The reply should hold every record, copied exactly, and none of the pictures.
(THE DATA Opens)
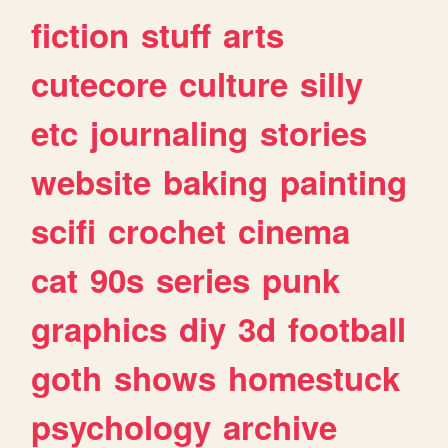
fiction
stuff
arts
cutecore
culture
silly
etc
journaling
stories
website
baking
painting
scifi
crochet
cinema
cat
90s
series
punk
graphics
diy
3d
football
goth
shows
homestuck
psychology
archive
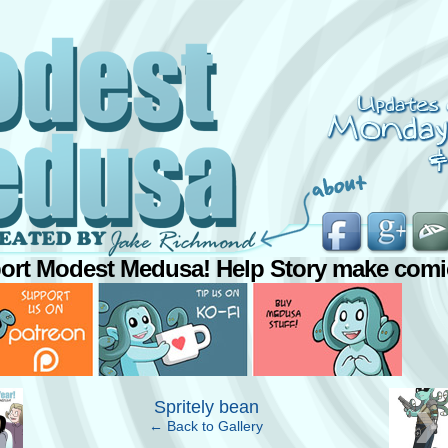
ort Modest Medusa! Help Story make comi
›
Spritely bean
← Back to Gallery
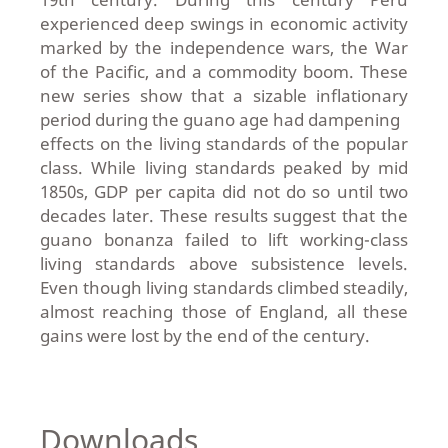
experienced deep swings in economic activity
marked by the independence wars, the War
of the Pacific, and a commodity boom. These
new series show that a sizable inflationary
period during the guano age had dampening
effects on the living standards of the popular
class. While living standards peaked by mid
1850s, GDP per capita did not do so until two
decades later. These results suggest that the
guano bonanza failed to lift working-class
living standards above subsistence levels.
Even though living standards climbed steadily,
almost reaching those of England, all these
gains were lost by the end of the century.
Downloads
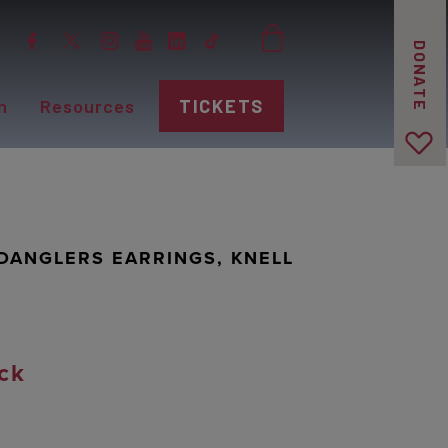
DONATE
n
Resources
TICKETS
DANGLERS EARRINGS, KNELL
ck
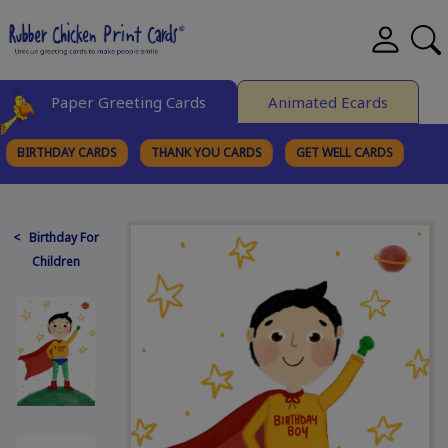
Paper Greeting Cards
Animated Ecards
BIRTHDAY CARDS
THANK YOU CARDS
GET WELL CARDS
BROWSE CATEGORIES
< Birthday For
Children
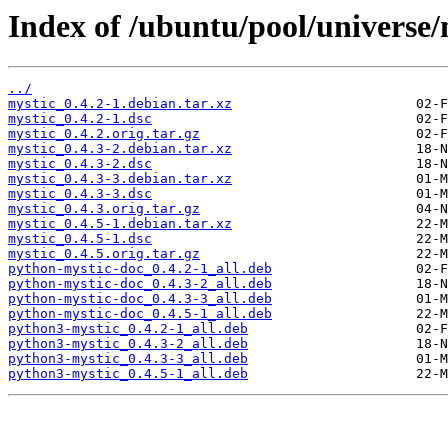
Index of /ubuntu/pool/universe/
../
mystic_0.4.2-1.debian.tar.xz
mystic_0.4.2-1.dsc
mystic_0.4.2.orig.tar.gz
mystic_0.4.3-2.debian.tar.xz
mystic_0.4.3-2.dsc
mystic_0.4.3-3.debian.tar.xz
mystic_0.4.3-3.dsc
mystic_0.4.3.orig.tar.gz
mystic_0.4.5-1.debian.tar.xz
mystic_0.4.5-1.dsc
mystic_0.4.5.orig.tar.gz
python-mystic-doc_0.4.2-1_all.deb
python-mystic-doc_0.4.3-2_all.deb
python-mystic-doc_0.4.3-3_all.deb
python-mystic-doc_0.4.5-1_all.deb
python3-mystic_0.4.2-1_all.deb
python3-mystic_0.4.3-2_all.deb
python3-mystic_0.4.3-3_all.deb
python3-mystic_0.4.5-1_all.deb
(THE DATA Closes)
ANSWER FOR THE TASK ::
fiction
stuff
arts
cutecore
culture
silly
etc
journaling
stories
website
baking
painting
scifi
crochet
cinema
cat
90s
series
punk
graphics
diy
3d
football
goth
shows
homestuck
psychology
archive
ort Modest Medusa! Help Story make comi
›
Spritely bean
← Back to Gallery
experienced deep swings in economic activity
marked by the independence wars, the War
of the Pacific, and a commodity boom. These
new series show that a sizable inflationary
period during the guano age had dampening
effects on the living standards of the popular
class. While living standards peaked by mid
1850s, GDP per capita did not do so until two
decades later. These results suggest that the
guano bonanza failed to lift working-class
living standards above subsistence levels.
Even though living standards climbed steadily,
almost reaching those of England, all these
gains were lost by the end of the century.
Downloads
DONATE
n
Resources
TICKETS
DANGLERS EARRINGS, KNELL
ck
Paper Greeting Cards
Animated Ecards
BIRTHDAY CARDS
THANK YOU CARDS
GET WELL CARDS
BROWSE CATEGORIES
< Birthday For
Children
Index of /ubuntu/pool/universe/
../
mystic_0.4.2-1.debian.tar.xz
mystic_0.4.2-1.dsc
mystic_0.4.2.orig.tar.gz
mystic_0.4.3-2.debian.tar.xz
mystic_0.4.3-2.dsc
mystic_0.4.3-3.debian.tar.xz
mystic_0.4.3-3.dsc
mystic_0.4.3.orig.tar.gz
mystic_0.4.5-1.debian.tar.xz
mystic_0.4.5-1.dsc
mystic_0.4.5.orig.tar.gz
python-mystic-doc_0.4.2-1_all.deb
python-mystic-doc_0.4.3-2_all.deb
python-mystic-doc_0.4.3-3_all.deb
python-mystic-doc_0.4.5-1_all.deb
python3-mystic_0.4.2-1_all.deb
python3-mystic_0.4.3-2_all.deb
python3-mystic_0.4.3-3_all.deb
python3-mystic_0.4.5-1_all.deb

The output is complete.